Basad Hosseini was 14 when she came to Iran 23 years ago. Now she has four children and lives in Laskar Abbad, a neighbourhood in Ahwaz where many Iraqis have taken up residence. A year ago, her husband disappeared, leaving her to take care of the family. She has not been able to find a job since then, and has been living mainly on the charity of Iraqi neighbours.
But she says they don't have much for themselves, and she has had to sell everything to survive. The family of five lives in one room, devoid of all furniture except for one fridge. The temperature in Ahwaz reaches an average of 50=BA C in the summer months, so she is very scared at the prospect of having to sell the fridge too.
Hosseini says her 12-year-old girl suffers from heart problems, and she has no money to pay for the doctor. Amanpour advises her to go to UNHCR's Medical Referral Unit, which has arrangements with local hospitals to provide treatment for refugees who are not covered by Iran's health insurance system.
But despite all her difficulties, Hosseini does not want to go back to Iraq. She says that everything that has gone wrong in her life is because of "that country", that it can never be home again for her.

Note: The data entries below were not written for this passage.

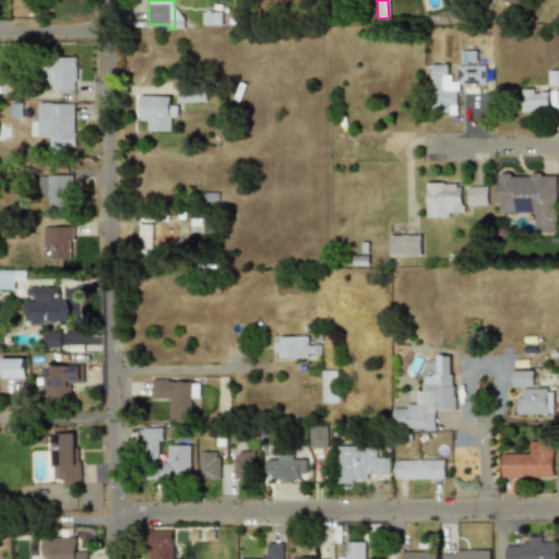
[(76,58),(46,58),(46,71),(56,71),(56,91),(78,91),(76,58)]
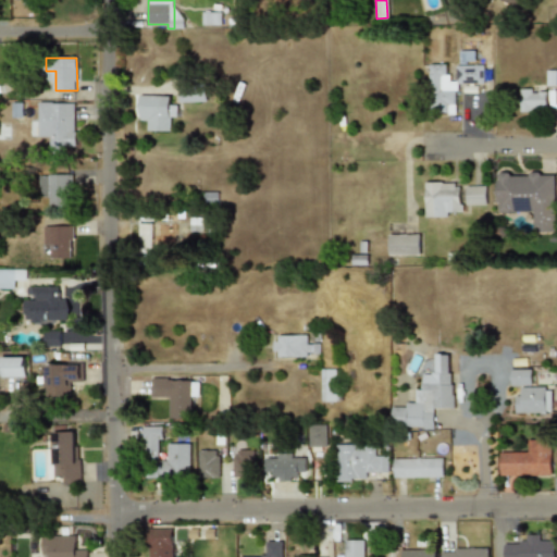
[(483,64),(456,64),(456,74),(447,74),(447,64),(428,64),(428,113),(456,113),(456,84),(483,84),(483,64)]
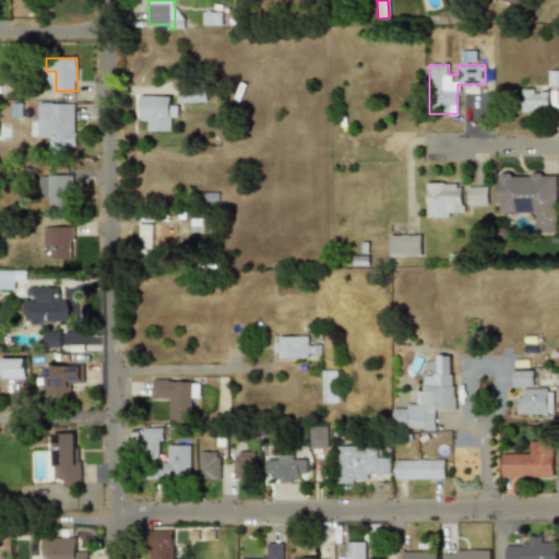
[(186,88),(185,100),(204,102),(204,90),(186,88)]
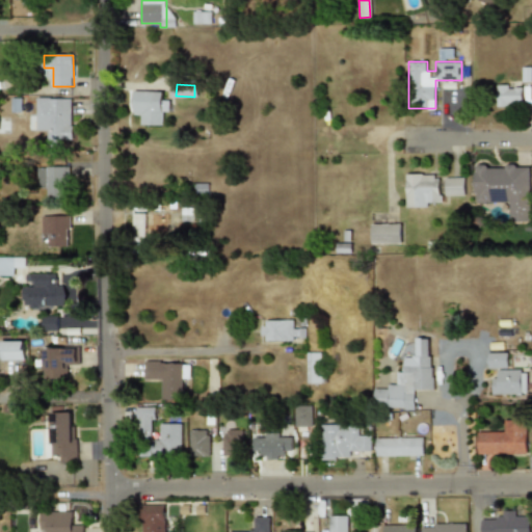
[(521,107),(521,84),(496,84),(496,107),(521,107)]
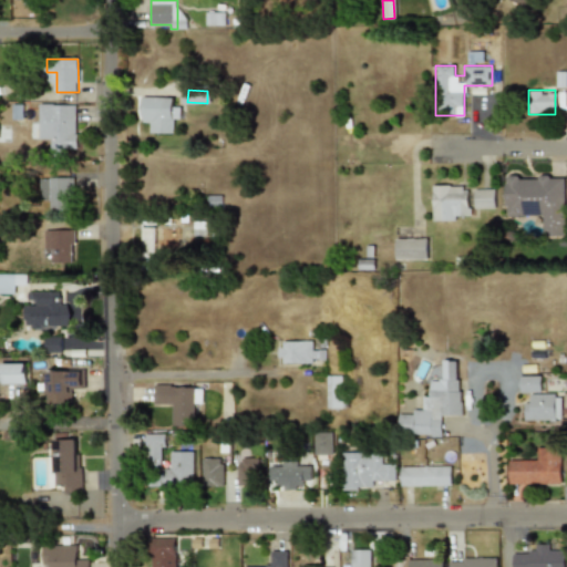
[(151,133),(174,134),(174,119),(181,120),(181,107),(174,106),(174,98),(143,98),(142,122),(151,123),(151,133)]
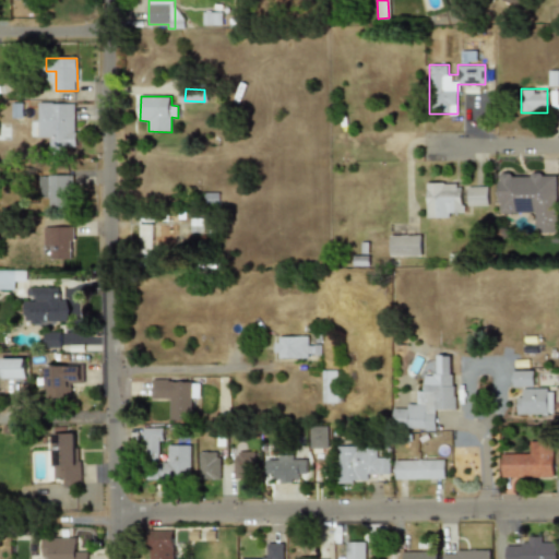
[(39,138),(51,138),(51,147),(76,147),(76,104),(40,103),(39,138)]
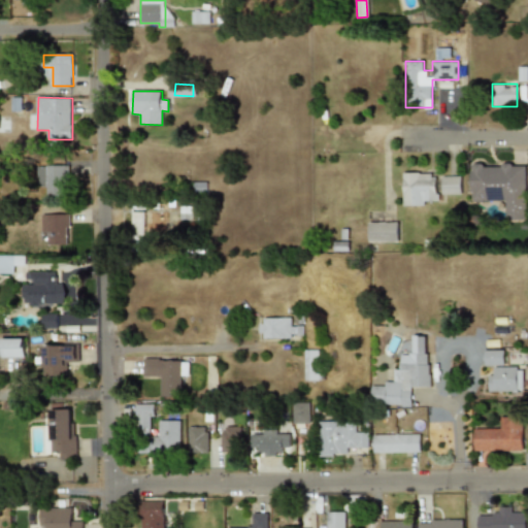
[(504,199),(504,221),(526,221),(526,163),(469,163),(469,199),(504,199)]
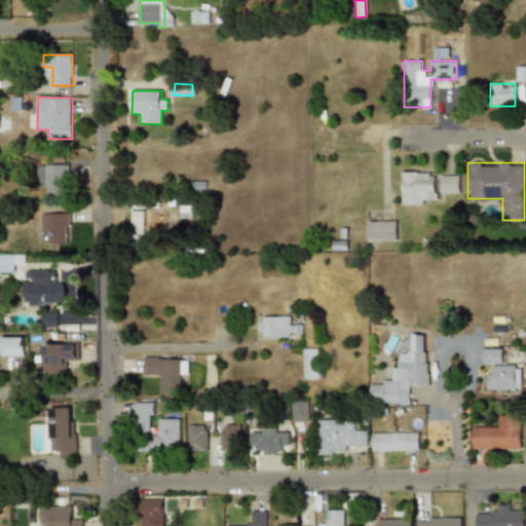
[(37,164),(37,185),(46,185),(46,200),(66,201),(67,165),(37,164)]
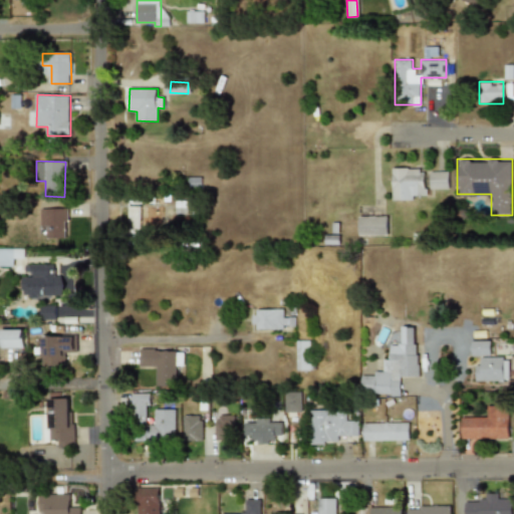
[(425,168),(392,168),(392,200),(425,200),(425,168)]
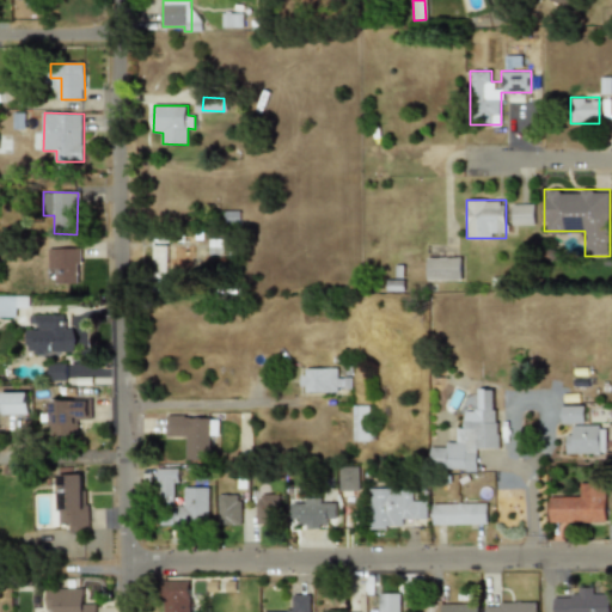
[(534,225),(534,203),(512,203),(512,225),(534,225)]
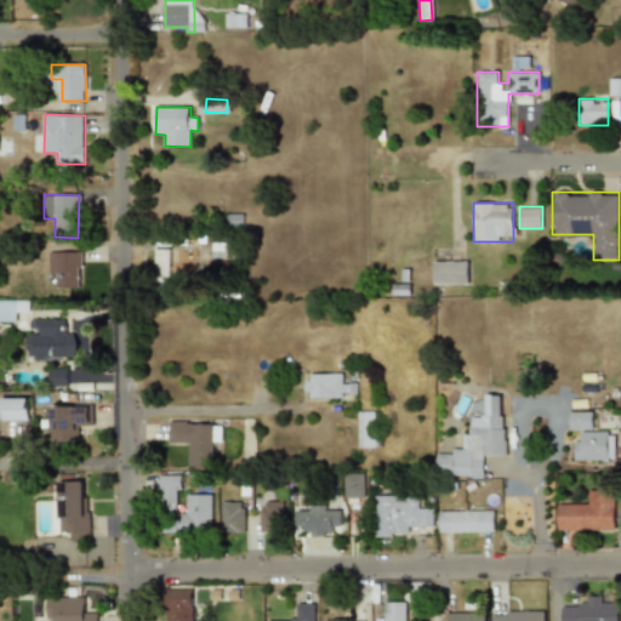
[(170,249),(155,249),(155,281),(170,281),(170,249)]
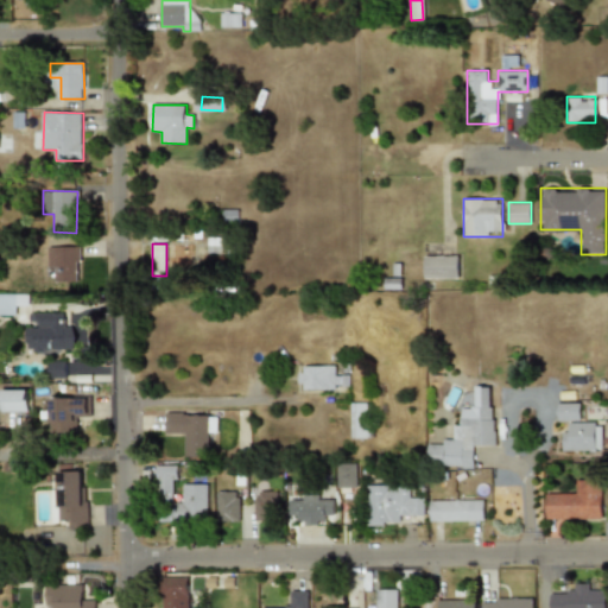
[(196,245),(169,244),(168,273),(189,274),(189,255),(196,255),(196,245)]
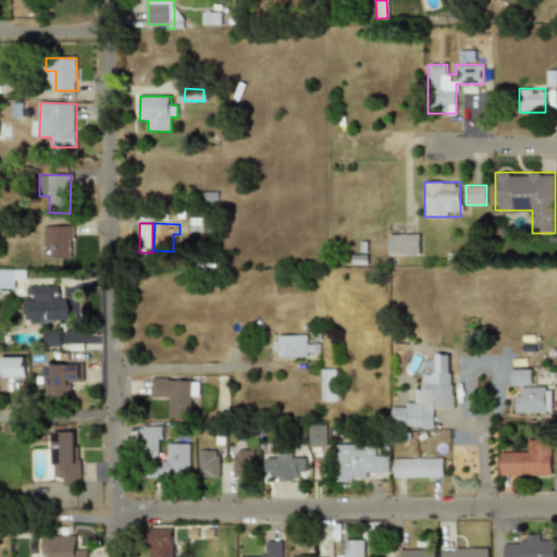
[(44,246),(50,246),(49,259),(71,259),(71,226),(44,226),(44,246)]
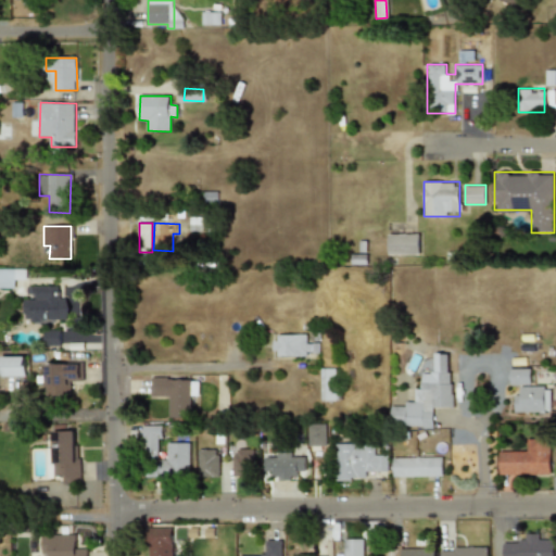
[(387,232),(387,255),(419,255),(419,232),(387,232)]
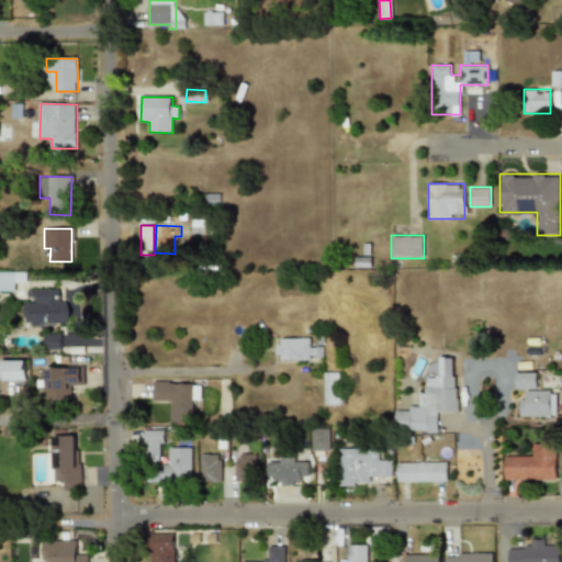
[(0,291),(14,291),(14,282),(25,282),(25,272),(0,272),(0,291)]
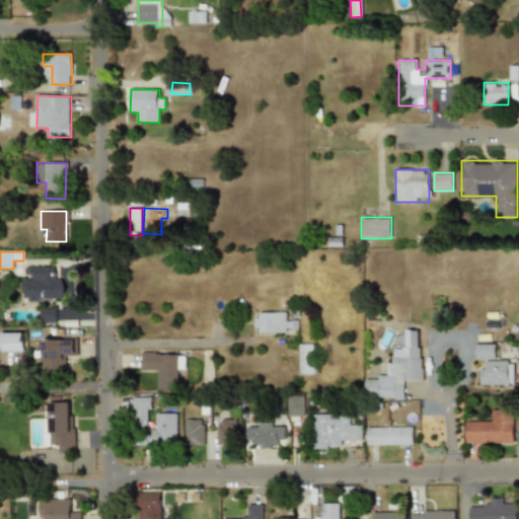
[(72,301),(72,273),(56,273),(56,267),(25,267),(25,277),(21,277),(20,300),(72,301)]
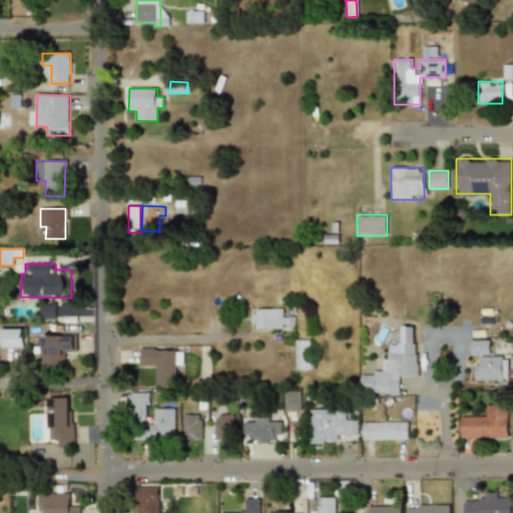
[(53,305),(39,305),(40,319),(53,319),(53,305)]
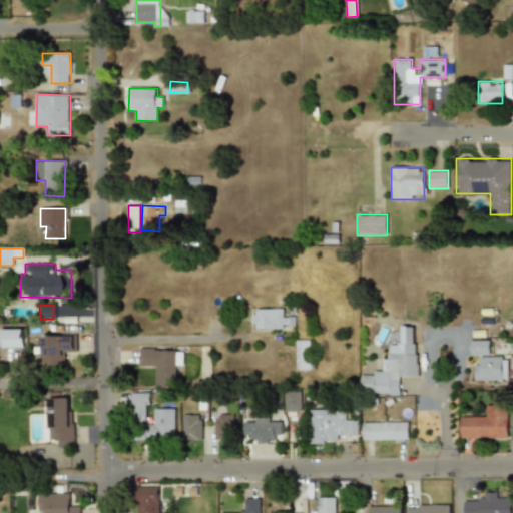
[(252,329),(296,329),(296,318),(286,318),(286,308),(252,308),(252,329)]
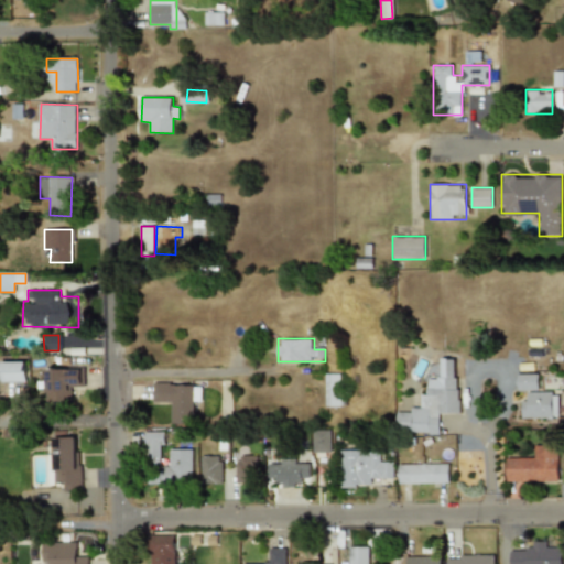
[(458,413),(458,359),(438,359),(438,380),(429,380),(429,393),(420,393),(420,411),(398,411),(398,434),(438,434),(438,413),(458,413)]
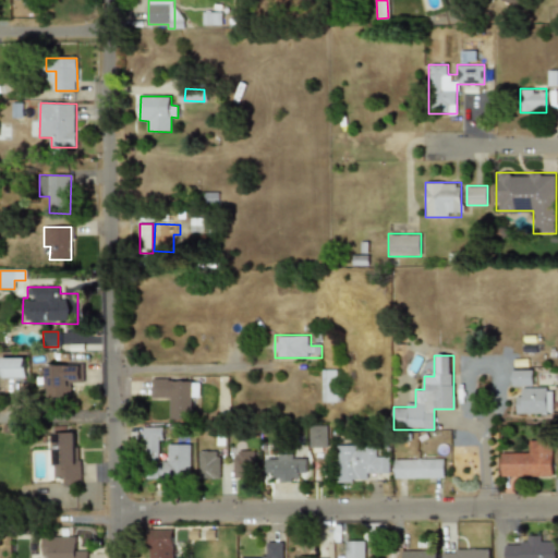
[(0,358),(0,378),(24,378),(24,358),(0,358)]
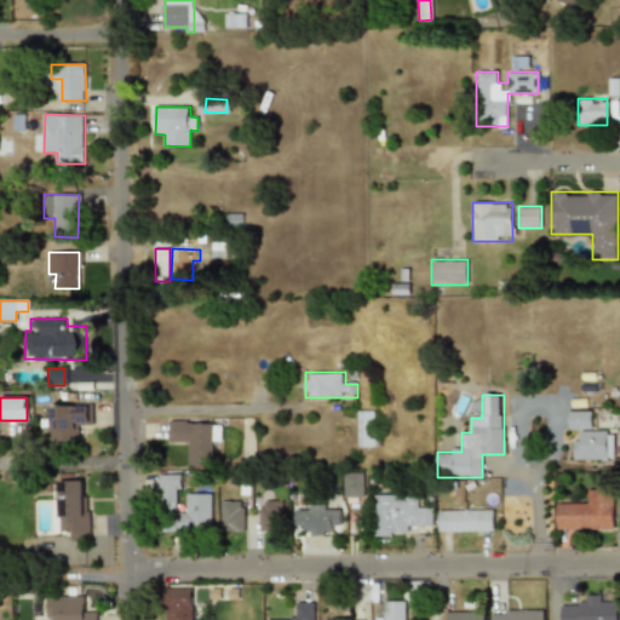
[(49,442),(76,442),(76,429),(90,429),(90,405),(49,405),(49,442)]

Amanpour's next visit is to Sawari's house. Sawari was tortured in Iraq by Saddam's police after being arrested in Basra five years ago. Her 10-year-old son was arrested with her, but they were separated once they got to the prison. When she was released a year later, Sawari was paralysed because of the torture. She took refuge in Iran, where the rest of her family had fled.
Today, she is in a wheelchair, and she still does not know what happened to her youngest son. Now that Saddam has gone, she says she is interested in going back to Iraq, but only when things start getting better there. She says the family had to sell their house in Basra before they left, and she worries about where they will live if they return. But her eldest son wants to go back immediately, and she says she will follow him if he decides to leave, because she doesn't want the family to be separated.
Like Sawari's son, it is often the younger generation, the children who have never seen Iraq, who are the most enthusiastic about going back. In Motahari refugee camp, an hour and a half north of Ahwaz, children - set free from their school duties for the summer break - gather on the streets and greet the UNHCR team with the chant of "Iraq, Iraq". A clear message, from a generation for which Iraq holds no bad memories, only promises of a better future.